[[ Available data, beginning ]]
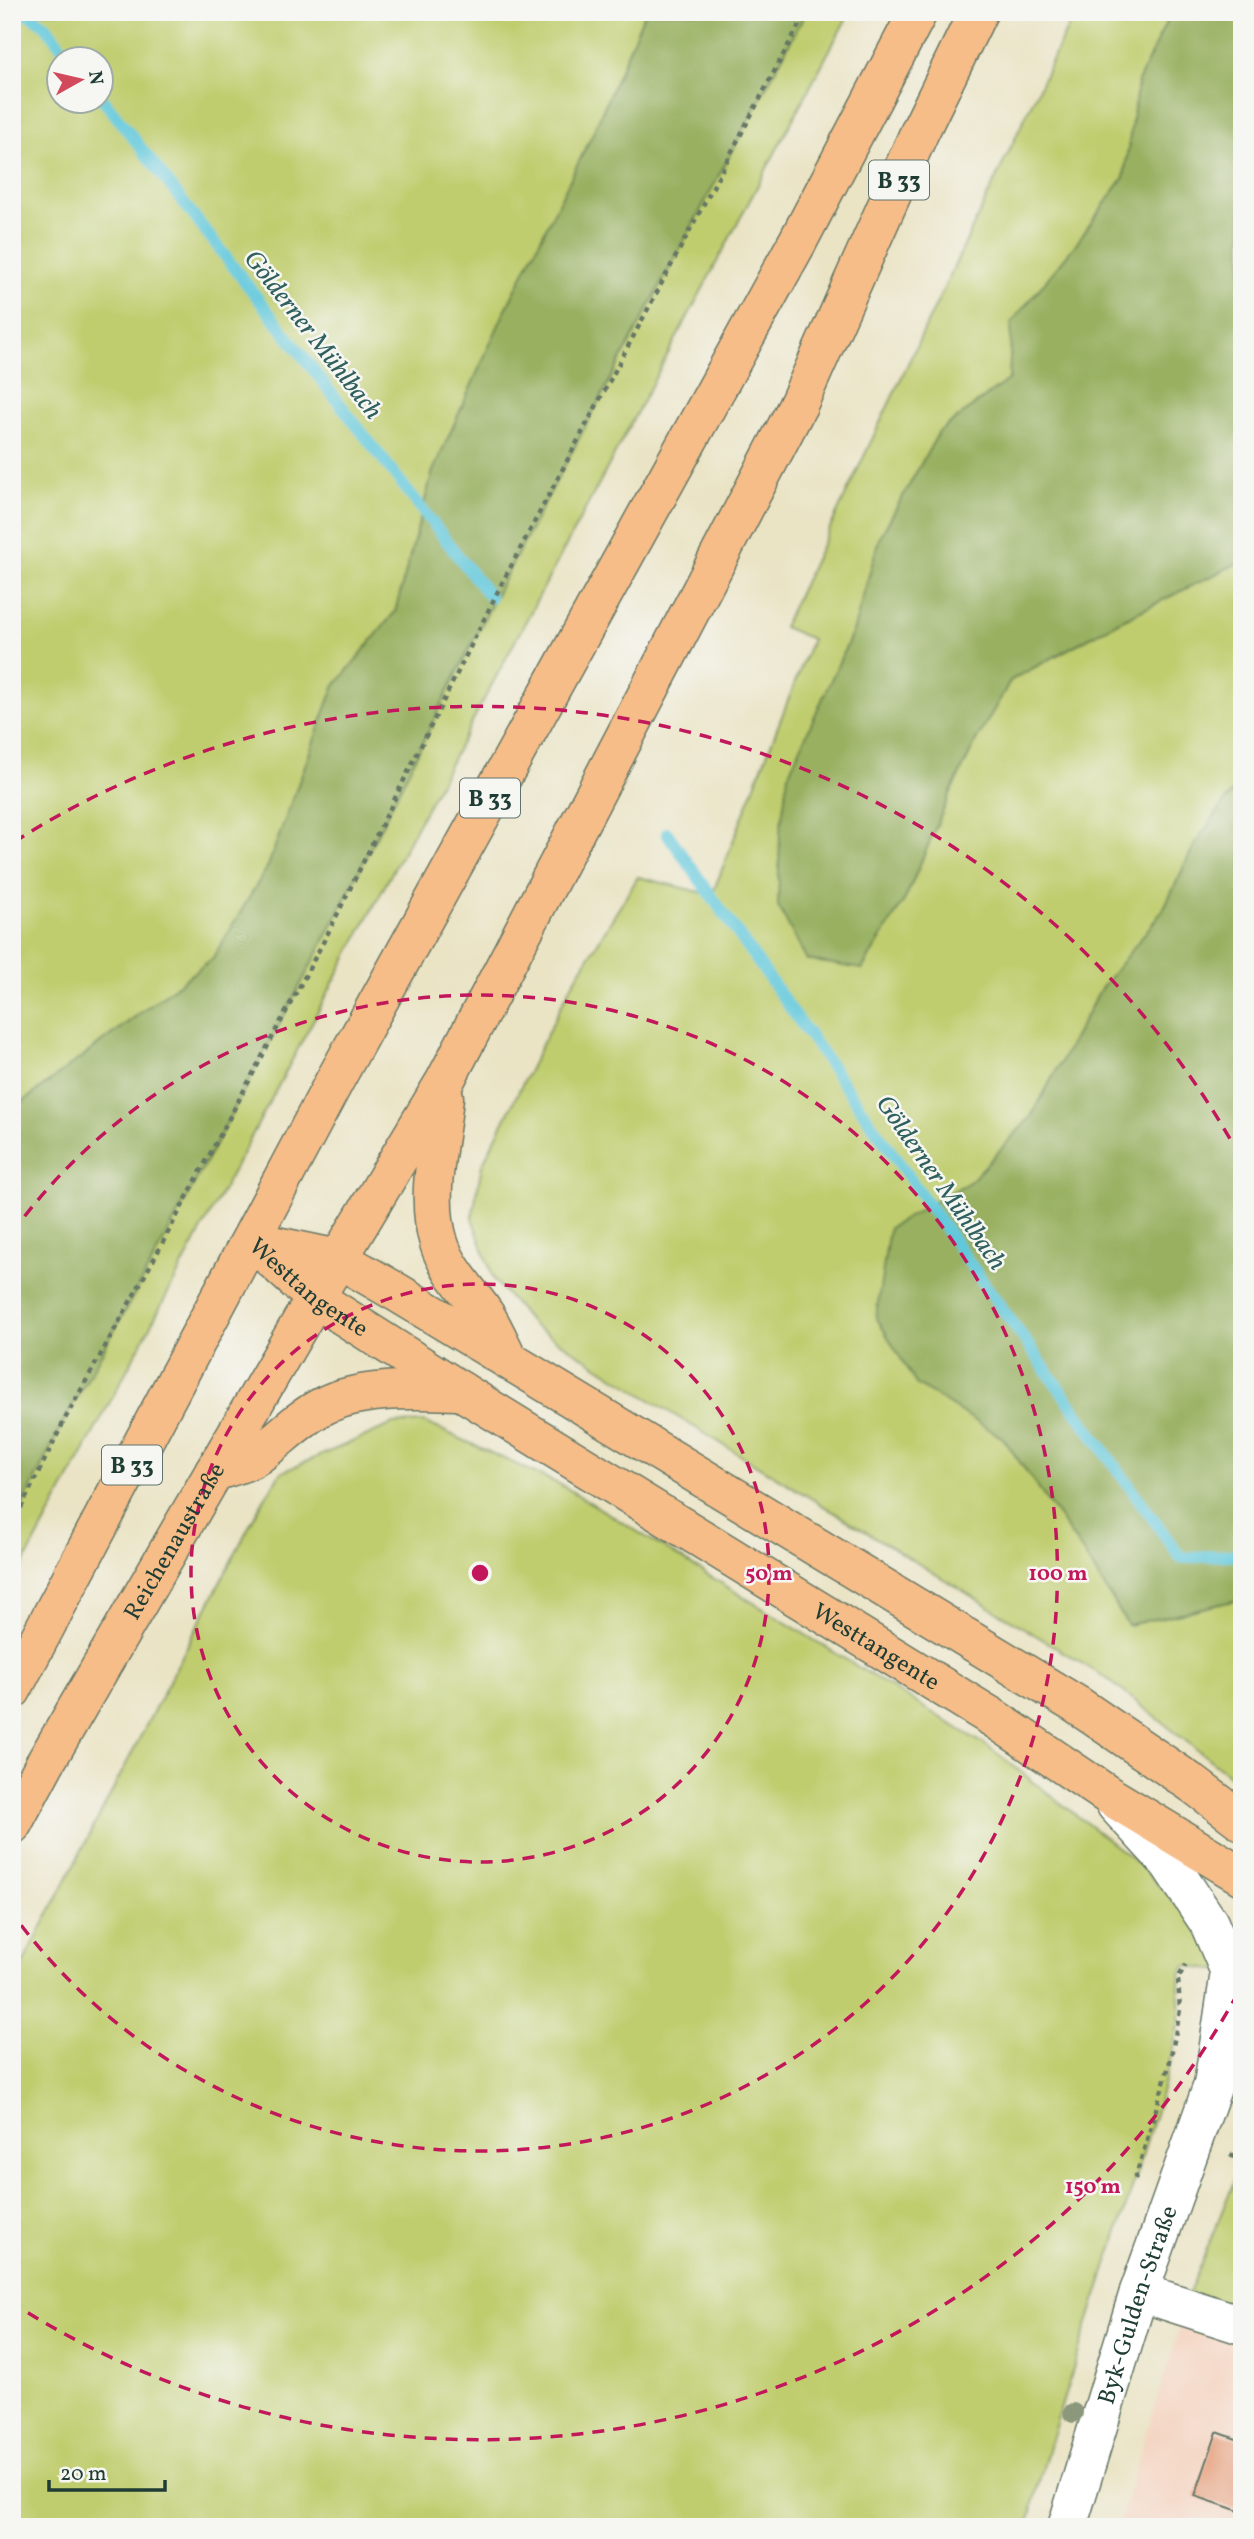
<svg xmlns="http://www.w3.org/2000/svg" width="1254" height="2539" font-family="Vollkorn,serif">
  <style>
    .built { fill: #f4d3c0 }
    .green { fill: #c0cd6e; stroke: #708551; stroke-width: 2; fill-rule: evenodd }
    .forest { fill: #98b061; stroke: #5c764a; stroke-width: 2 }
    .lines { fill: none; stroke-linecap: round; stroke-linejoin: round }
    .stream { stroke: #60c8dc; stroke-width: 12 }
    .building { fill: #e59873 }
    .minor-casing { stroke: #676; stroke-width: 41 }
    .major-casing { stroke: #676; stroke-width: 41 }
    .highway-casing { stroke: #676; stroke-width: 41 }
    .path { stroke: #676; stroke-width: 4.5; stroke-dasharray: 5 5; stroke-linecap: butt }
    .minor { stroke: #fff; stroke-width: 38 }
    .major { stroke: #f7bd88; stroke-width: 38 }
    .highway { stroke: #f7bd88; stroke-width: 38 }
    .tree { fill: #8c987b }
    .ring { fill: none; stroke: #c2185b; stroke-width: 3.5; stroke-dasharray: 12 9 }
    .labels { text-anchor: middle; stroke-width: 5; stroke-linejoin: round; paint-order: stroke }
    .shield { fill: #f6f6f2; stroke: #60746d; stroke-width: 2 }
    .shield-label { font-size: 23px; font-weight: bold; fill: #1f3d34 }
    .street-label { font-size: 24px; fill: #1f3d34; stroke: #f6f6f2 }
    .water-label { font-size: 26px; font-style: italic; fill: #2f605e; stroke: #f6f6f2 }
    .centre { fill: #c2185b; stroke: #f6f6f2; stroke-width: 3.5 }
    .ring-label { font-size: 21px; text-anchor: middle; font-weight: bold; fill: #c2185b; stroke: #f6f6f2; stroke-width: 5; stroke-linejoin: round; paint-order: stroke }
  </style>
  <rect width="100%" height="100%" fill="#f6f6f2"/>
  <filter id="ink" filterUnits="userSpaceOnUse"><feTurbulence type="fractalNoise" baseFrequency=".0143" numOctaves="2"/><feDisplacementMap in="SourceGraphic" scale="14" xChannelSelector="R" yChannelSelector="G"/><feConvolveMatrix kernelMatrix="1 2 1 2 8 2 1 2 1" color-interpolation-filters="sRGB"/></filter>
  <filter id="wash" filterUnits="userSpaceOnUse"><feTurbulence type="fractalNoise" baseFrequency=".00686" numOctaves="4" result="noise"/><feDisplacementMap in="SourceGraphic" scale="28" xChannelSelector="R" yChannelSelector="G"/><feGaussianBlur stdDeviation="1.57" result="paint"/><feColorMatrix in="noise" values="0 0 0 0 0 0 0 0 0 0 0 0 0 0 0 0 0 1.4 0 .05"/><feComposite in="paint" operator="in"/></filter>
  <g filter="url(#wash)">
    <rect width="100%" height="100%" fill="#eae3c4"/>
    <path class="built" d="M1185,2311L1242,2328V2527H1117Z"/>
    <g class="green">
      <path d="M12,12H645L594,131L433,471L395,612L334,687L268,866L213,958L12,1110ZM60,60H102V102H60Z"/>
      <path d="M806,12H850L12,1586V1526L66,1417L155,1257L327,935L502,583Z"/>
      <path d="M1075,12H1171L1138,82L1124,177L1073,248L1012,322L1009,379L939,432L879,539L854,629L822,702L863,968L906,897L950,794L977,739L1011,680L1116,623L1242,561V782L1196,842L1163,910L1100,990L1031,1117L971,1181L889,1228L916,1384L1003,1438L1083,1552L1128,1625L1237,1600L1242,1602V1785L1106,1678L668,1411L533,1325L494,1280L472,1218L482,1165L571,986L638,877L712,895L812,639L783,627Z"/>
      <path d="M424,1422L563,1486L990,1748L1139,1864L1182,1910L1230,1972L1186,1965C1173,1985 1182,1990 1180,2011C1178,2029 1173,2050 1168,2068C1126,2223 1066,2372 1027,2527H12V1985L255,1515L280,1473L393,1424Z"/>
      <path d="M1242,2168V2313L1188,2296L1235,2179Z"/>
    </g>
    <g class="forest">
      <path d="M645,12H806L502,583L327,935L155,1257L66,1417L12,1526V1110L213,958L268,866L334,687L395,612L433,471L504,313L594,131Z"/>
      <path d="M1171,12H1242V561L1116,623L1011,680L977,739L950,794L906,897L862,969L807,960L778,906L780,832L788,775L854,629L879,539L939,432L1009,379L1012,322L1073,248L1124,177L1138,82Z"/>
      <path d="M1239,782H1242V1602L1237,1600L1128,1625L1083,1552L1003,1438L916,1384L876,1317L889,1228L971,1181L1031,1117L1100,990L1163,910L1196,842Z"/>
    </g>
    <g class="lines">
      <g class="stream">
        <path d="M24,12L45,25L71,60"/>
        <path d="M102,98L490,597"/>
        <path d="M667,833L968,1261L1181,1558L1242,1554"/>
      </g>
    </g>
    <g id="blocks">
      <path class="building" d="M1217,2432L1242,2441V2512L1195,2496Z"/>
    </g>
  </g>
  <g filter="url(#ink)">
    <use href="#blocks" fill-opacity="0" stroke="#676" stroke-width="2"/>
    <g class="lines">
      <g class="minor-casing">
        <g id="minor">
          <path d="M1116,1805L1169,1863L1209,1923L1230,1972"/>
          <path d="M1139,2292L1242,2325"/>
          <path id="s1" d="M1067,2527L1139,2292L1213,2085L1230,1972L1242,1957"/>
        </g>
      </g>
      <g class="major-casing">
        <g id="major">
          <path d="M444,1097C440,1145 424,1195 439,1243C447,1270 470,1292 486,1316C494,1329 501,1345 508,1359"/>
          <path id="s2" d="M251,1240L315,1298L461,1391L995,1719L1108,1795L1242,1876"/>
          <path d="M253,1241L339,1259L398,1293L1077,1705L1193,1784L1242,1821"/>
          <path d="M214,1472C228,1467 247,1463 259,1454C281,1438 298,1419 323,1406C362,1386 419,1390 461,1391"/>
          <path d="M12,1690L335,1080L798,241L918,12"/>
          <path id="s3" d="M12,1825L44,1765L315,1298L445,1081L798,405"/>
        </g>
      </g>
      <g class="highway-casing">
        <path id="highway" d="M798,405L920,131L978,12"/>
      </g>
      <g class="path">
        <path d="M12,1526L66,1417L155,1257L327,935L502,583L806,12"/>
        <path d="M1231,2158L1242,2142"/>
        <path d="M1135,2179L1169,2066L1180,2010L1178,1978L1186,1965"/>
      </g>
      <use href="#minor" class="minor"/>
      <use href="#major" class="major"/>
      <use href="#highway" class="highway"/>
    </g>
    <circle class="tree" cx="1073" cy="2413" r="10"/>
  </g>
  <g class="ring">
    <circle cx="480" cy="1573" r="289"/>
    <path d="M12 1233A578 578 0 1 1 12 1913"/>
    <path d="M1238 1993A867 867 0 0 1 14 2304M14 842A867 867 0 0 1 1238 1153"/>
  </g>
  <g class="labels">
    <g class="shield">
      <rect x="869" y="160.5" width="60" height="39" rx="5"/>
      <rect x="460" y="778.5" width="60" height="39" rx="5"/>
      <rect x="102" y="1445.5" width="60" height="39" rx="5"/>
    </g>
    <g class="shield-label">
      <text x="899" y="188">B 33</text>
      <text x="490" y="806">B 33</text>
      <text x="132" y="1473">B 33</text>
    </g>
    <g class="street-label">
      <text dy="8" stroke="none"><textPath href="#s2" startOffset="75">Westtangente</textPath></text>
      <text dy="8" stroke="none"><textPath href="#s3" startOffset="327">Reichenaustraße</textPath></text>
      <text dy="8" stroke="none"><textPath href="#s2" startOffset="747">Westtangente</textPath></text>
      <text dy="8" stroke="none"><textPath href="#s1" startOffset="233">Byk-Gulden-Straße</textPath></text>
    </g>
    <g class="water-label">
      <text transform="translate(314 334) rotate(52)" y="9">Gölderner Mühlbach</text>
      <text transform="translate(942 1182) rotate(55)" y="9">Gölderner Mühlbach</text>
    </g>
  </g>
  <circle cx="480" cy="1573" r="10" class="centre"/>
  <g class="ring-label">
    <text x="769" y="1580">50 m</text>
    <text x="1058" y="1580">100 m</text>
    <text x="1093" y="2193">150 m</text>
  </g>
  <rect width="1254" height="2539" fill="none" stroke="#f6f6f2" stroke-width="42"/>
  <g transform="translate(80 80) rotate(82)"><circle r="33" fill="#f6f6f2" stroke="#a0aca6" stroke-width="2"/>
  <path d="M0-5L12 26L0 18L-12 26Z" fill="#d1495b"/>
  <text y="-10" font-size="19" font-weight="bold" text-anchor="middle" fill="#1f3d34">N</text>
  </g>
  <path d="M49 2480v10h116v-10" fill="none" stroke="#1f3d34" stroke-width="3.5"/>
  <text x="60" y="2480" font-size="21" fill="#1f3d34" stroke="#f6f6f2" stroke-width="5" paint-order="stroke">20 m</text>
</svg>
[[ Available data, end ]]
**What the task asks**
Look above for lines with the word "filterUnits" and copy them all.

**Written reply**
  <filter id="ink" filterUnits="userSpaceOnUse"><feTurbulence type="fractalNoise" baseFrequency=".0143" numOctaves="2"/><feDisplacementMap in="SourceGraphic" scale="14" xChannelSelector="R" yChannelSelector="G"/><feConvolveMatrix kernelMatrix="1 2 1 2 8 2 1 2 1" color-interpolation-filters="sRGB"/></filter>
  <filter id="wash" filterUnits="userSpaceOnUse"><feTurbulence type="fractalNoise" baseFrequency=".00686" numOctaves="4" result="noise"/><feDisplacementMap in="SourceGraphic" scale="28" xChannelSelector="R" yChannelSelector="G"/><feGaussianBlur stdDeviation="1.57" result="paint"/><feColorMatrix in="noise" values="0 0 0 0 0 0 0 0 0 0 0 0 0 0 0 0 0 1.4 0 .05"/><feComposite in="paint" operator="in"/></filter>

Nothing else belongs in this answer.